--- Action item ---
Filter these entries so that only lines with the word "depth" remain.

(Stored data entries)
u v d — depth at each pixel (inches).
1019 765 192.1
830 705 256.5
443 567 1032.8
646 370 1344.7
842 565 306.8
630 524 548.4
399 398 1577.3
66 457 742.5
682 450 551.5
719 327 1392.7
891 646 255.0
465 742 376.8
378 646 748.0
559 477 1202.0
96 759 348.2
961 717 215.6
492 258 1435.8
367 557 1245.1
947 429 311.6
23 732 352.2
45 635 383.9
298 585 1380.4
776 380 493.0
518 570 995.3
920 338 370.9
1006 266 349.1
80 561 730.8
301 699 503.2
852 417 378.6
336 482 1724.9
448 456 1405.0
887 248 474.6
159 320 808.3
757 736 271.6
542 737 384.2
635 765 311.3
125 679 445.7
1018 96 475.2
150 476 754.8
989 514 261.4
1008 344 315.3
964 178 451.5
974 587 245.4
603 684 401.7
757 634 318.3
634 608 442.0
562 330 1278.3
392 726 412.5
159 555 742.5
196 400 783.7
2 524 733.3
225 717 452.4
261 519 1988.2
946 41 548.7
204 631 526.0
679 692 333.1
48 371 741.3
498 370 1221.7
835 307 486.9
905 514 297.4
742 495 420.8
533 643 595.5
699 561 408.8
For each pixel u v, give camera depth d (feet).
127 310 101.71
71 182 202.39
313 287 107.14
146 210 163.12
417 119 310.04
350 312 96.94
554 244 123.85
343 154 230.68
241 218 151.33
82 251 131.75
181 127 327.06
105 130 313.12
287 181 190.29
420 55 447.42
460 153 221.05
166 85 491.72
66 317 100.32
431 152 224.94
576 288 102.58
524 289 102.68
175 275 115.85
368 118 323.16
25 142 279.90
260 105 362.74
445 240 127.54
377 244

--- Expected output ---
u v d — depth at each pixel (inches).
For each pixel u v, give camera depth d (feet).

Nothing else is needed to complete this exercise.